Targeting the investee funds and companies that Sarona, a private equity fund of funds, supports, INFRONT provides technical assistance to SMEs and funds through both a grant facility to provide economic incentives to SMEs that want to improve their social (e.g. gender equality, employee health and safety, poverty), environmental sustainability and governance policies and practices; and a mentorship program pairing experienced venture capital and private equity North American managers as mentors with less experienced managers in frontier and emerging markets.

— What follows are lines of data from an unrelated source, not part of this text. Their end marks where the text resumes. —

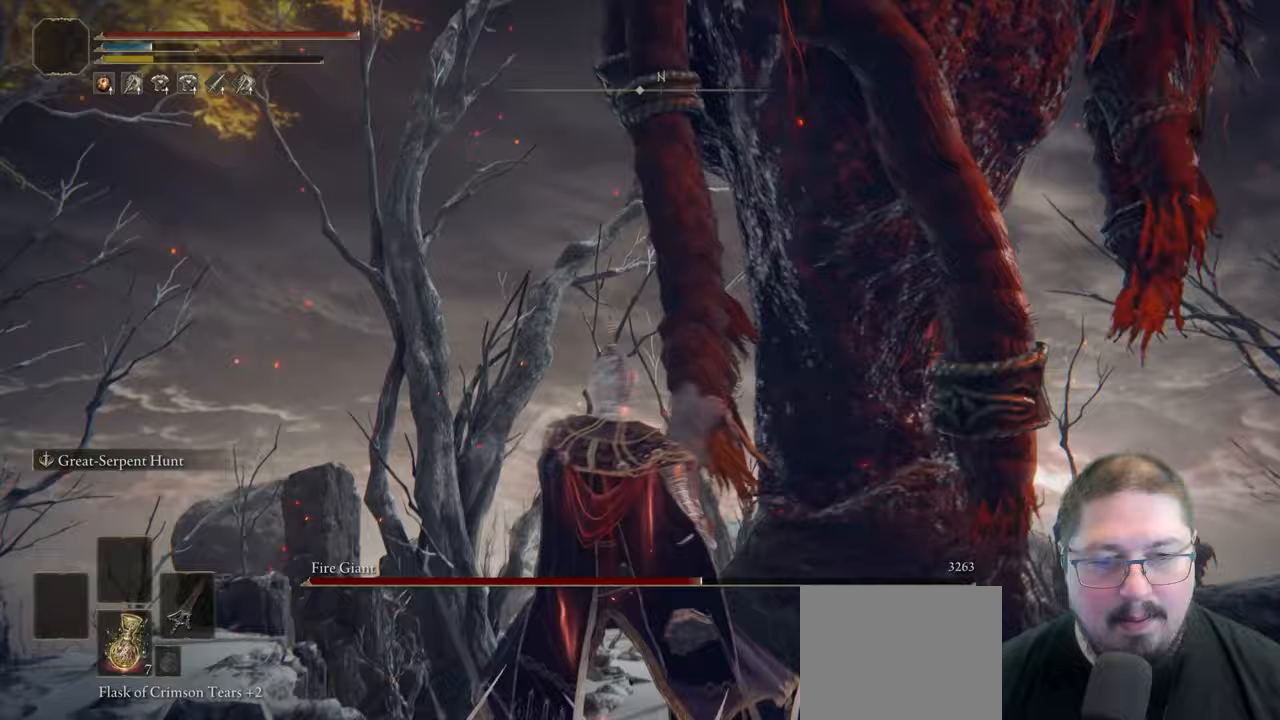
{"dt_ms": 500, "buttons": [], "left_stick": "down-left", "right_stick": "right", "button_events": []}
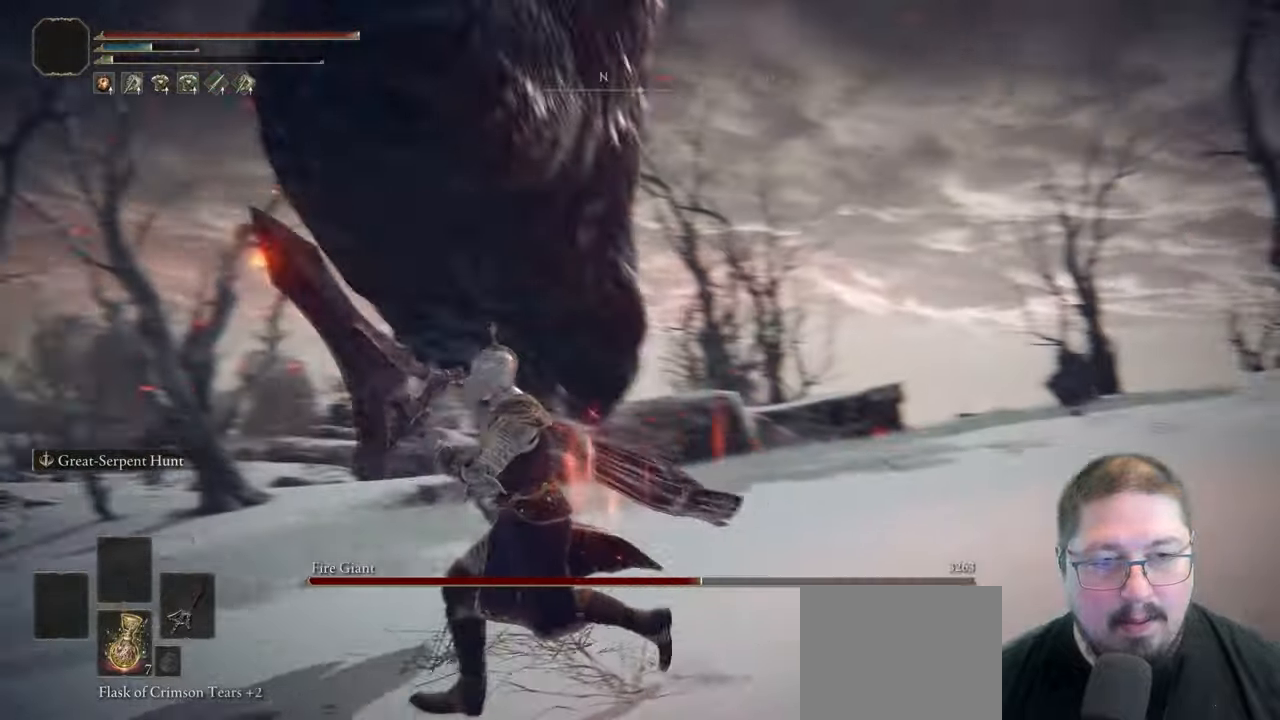
{"dt_ms": 500, "buttons": [], "left_stick": "down", "right_stick": "center", "button_events": []}
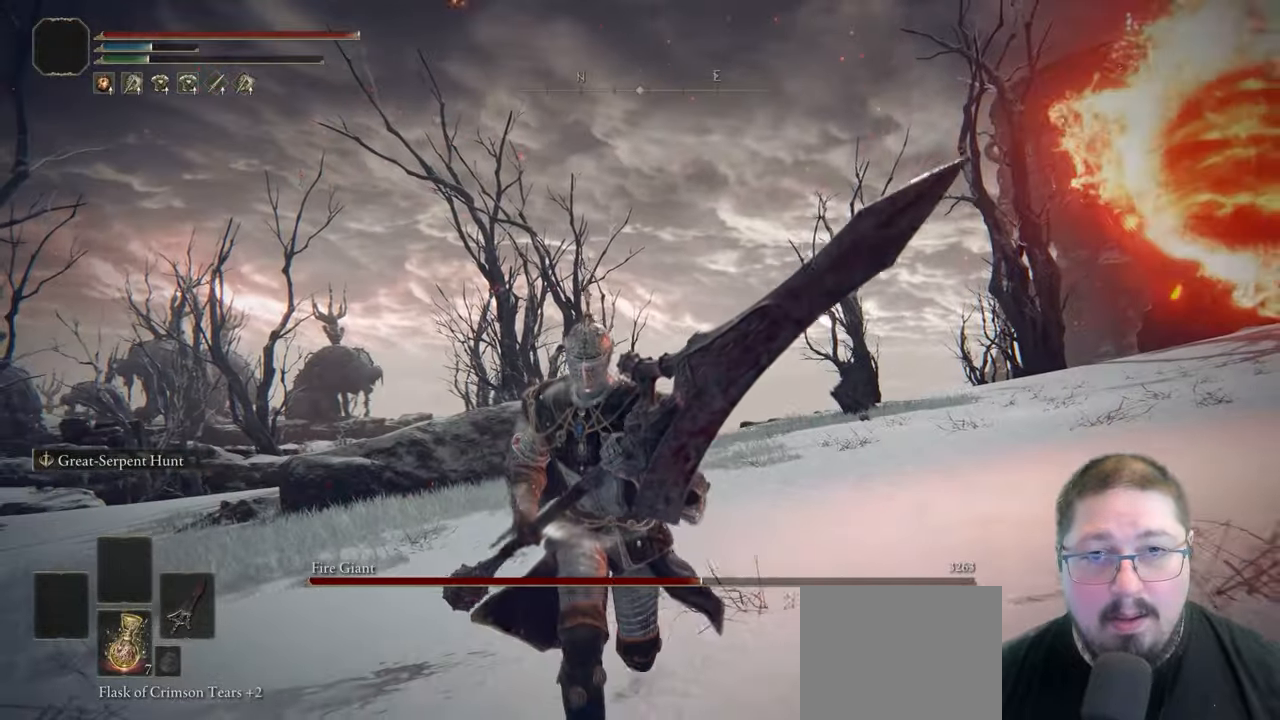
{"dt_ms": 500, "buttons": [], "left_stick": "down", "right_stick": "center", "button_events": []}
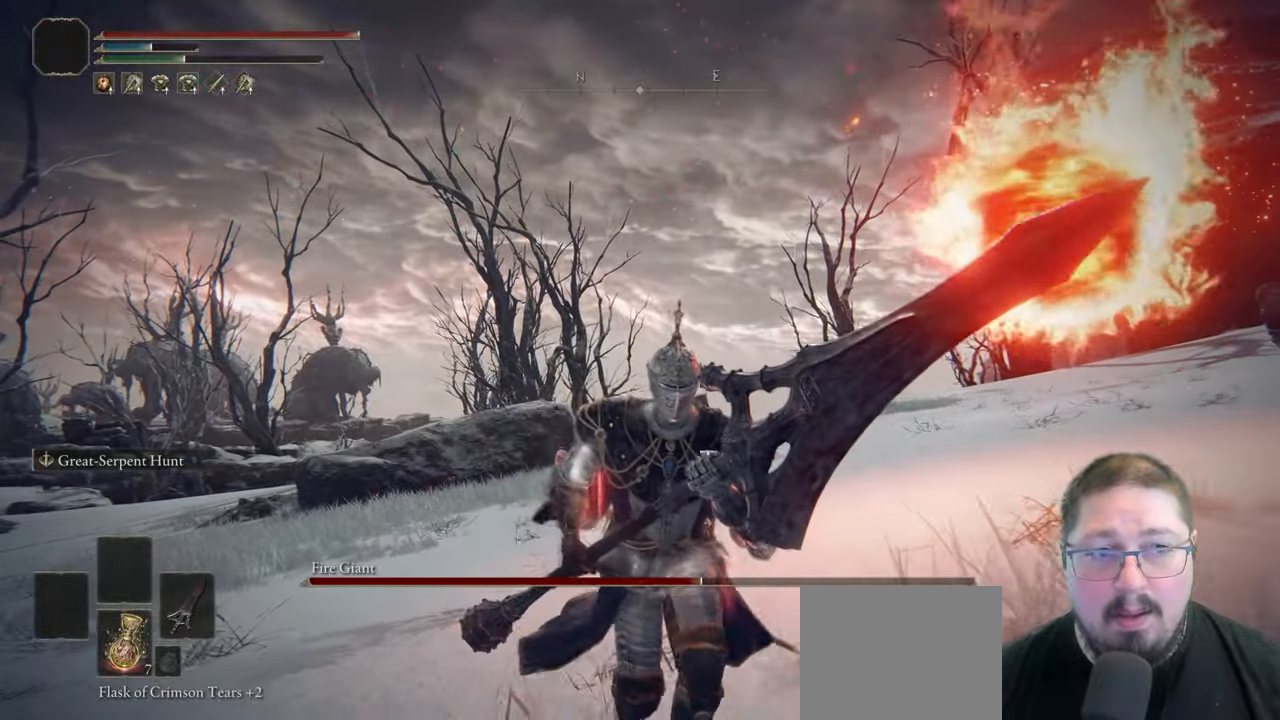
{"dt_ms": 500, "buttons": [], "left_stick": "down", "right_stick": "center", "button_events": [[50, "B", "down"], [217, "B", "up"], [333, "B", "down"], [467, "B", "up"]]}
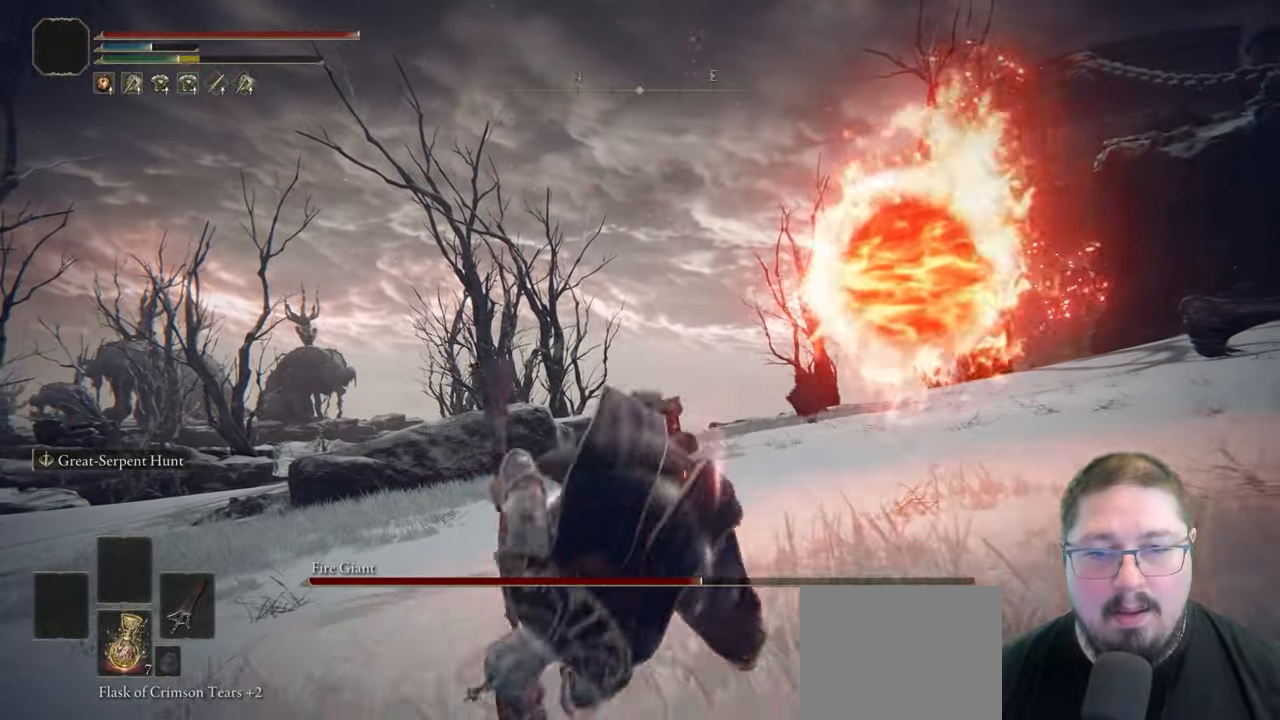
{"dt_ms": 500, "buttons": ["B"], "left_stick": "down", "right_stick": "center", "button_events": [[17, "B", "down"], [117, "B", "up"], [183, "B", "down"], [267, "B", "up"], [350, "B", "down"], [433, "B", "up"], [500, "B", "down"]]}
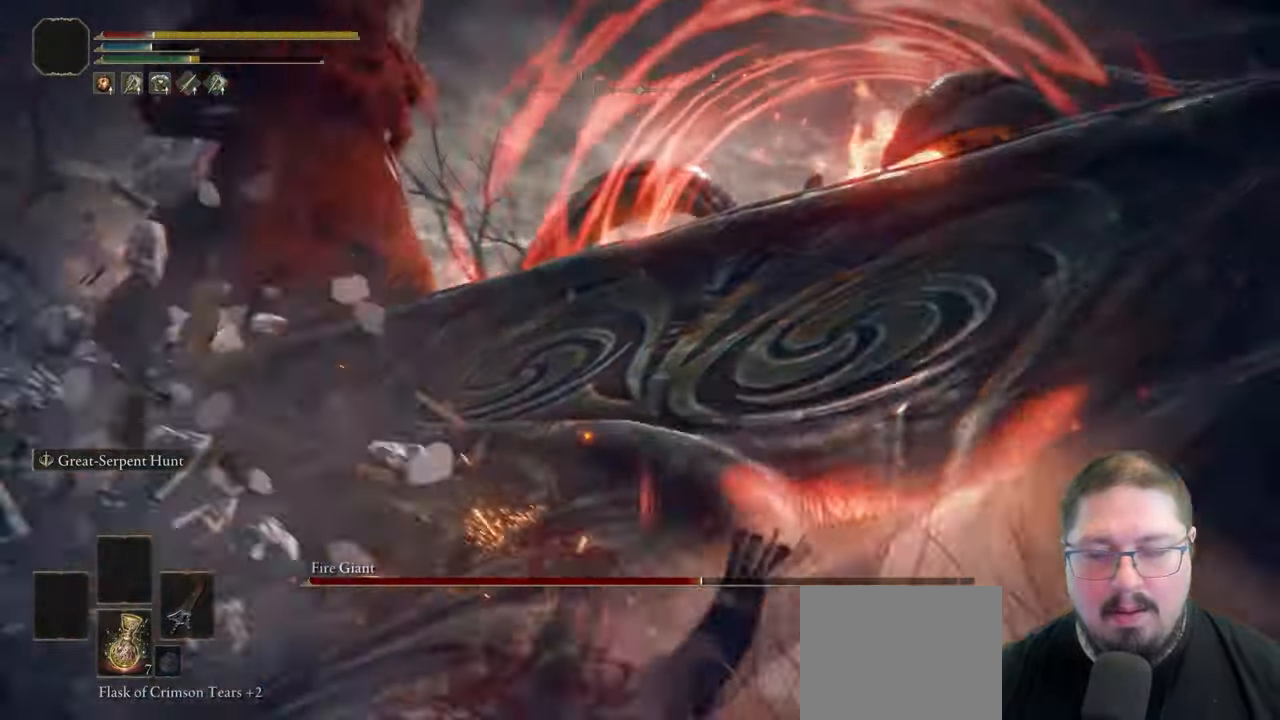
{"dt_ms": 500, "buttons": [], "left_stick": "down-right", "right_stick": "center", "button_events": [[83, "B", "up"]]}
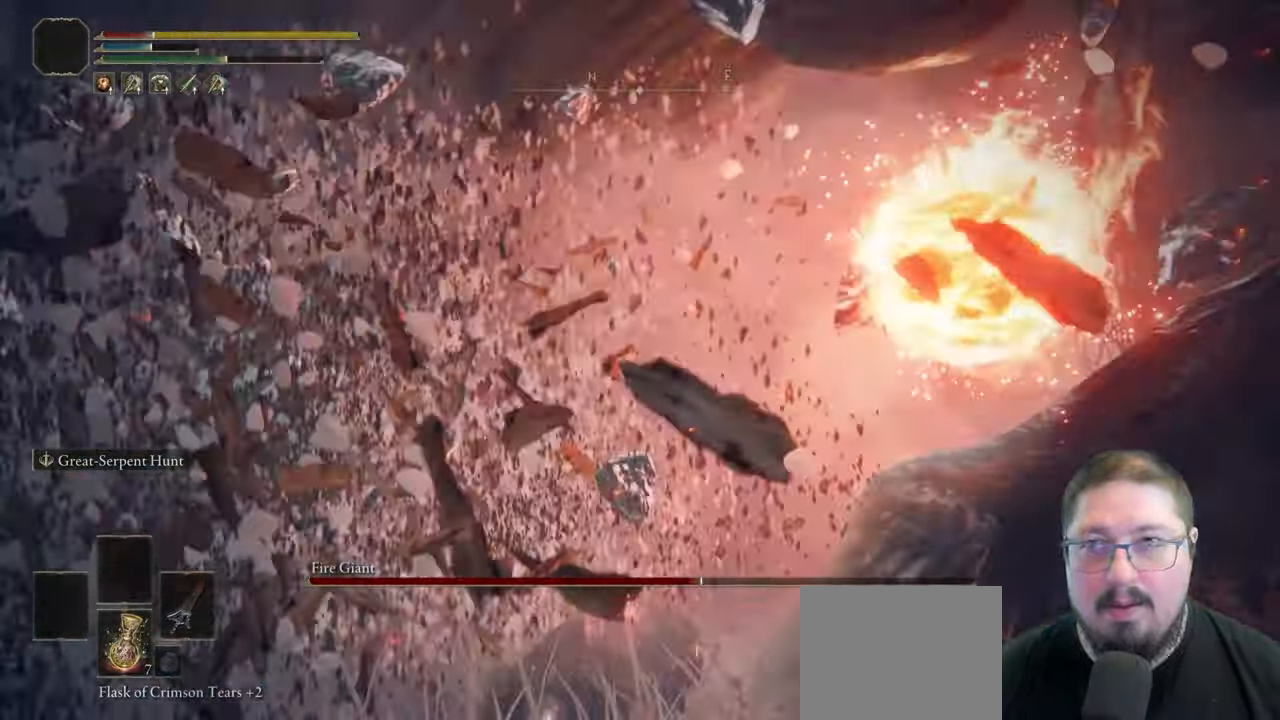
{"dt_ms": 500, "buttons": ["B"], "left_stick": "down-right", "right_stick": "center", "button_events": [[133, "B", "down"], [200, "B", "up"], [300, "B", "down"], [383, "B", "up"], [467, "B", "down"]]}
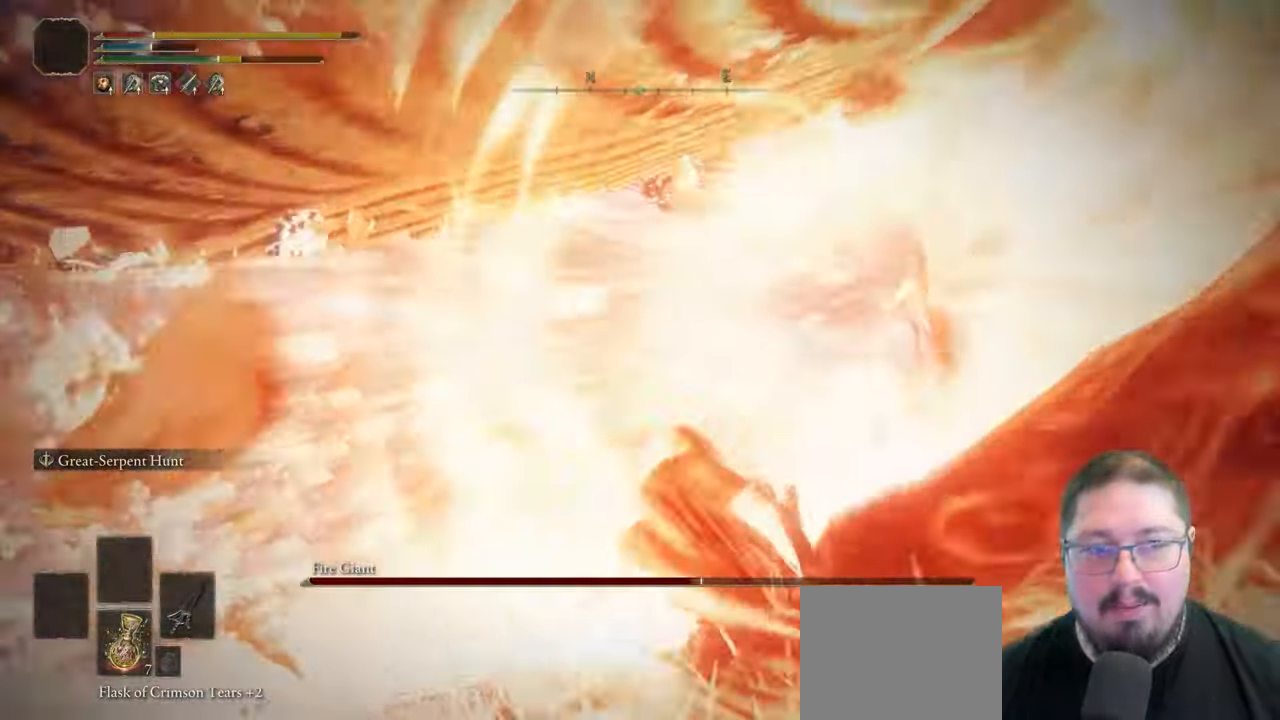
{"dt_ms": 500, "buttons": [], "left_stick": "down", "right_stick": "center", "button_events": [[67, "B", "up"], [167, "B", "down"], [200, "L1", "down"], [250, "L1", "up"], [267, "B", "up"], [350, "B", "down"], [433, "B", "up"]]}
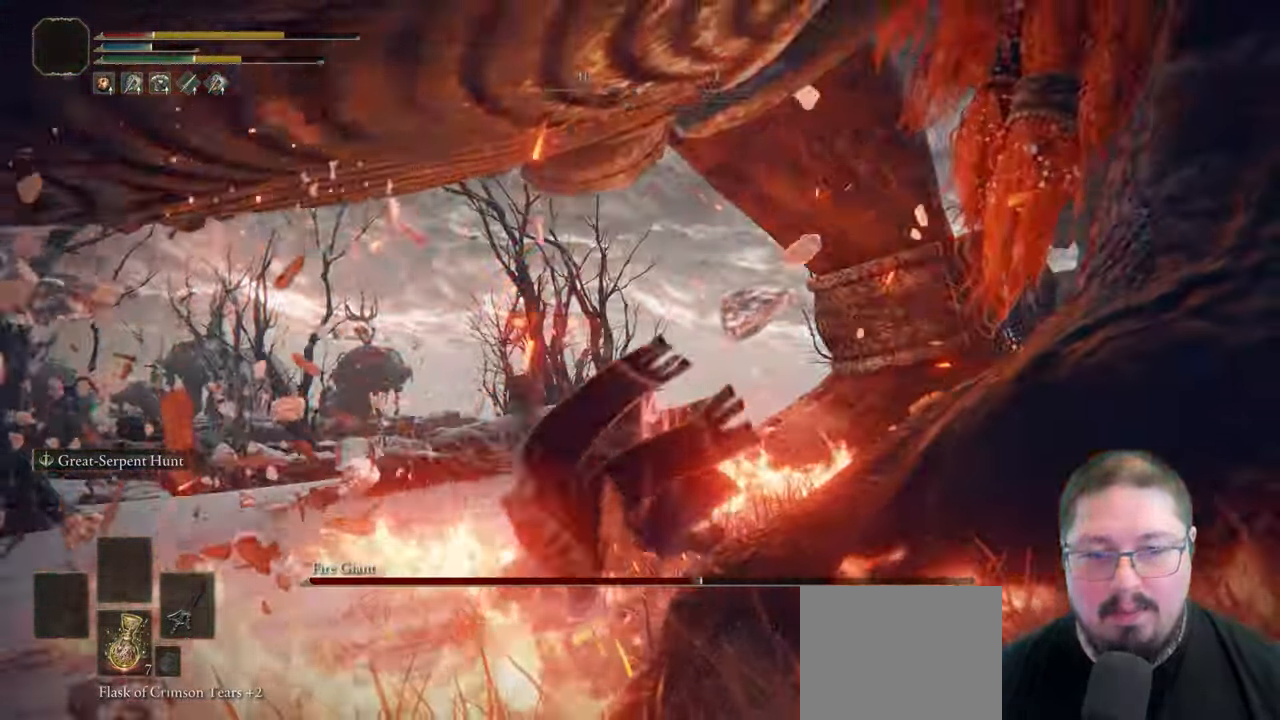
{"dt_ms": 500, "buttons": ["B"], "left_stick": "down-left", "right_stick": "center", "button_events": [[17, "B", "down"], [133, "B", "up"], [200, "B", "down"], [317, "B", "up"], [383, "B", "down"]]}
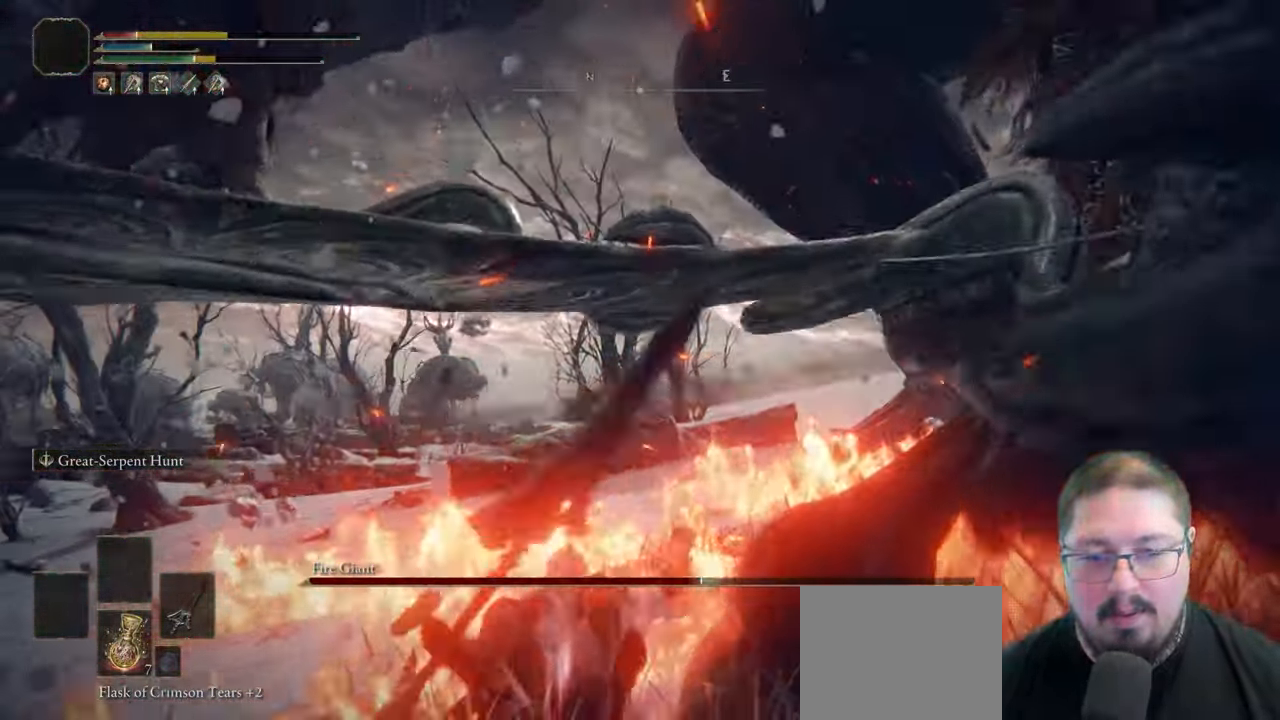
{"dt_ms": 500, "buttons": ["B"], "left_stick": "down-left", "right_stick": "center", "button_events": [[167, "B", "up"], [250, "B", "down"], [350, "B", "up"], [417, "B", "down"]]}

INFRONT leveraged a first loss capital contribution by Global Affairs Canada (GAC), and, as of June 2016, mobilized at least six times more private capital and invested in 16 funds and 79 SMEs in frontier and emerging markets in Africa, Asia and Latin America. In addition, 30 SMEs received technical assistance grant funds on 1:2 matching basis contributing around $ 2 million to improve the sustainability of their operations with a specific focus on environmental, social and governance (ESG) policies and practices. The SME client base experienced a cumulative net increase of approximately 6.5 million clients since Sarona investment. These clients include SME's customers, employees and suppliers. INFRONT partner companies created a number of development outcomes such as reducing poverty by creating more jobs, contributing to local economy, fostering gender equality and promoting environmental sustainability. TA recipient companies alone (n=22) paid more than CAD $ 125 million to domestic suppliers to boost their national economies and strengthen the local supply chain.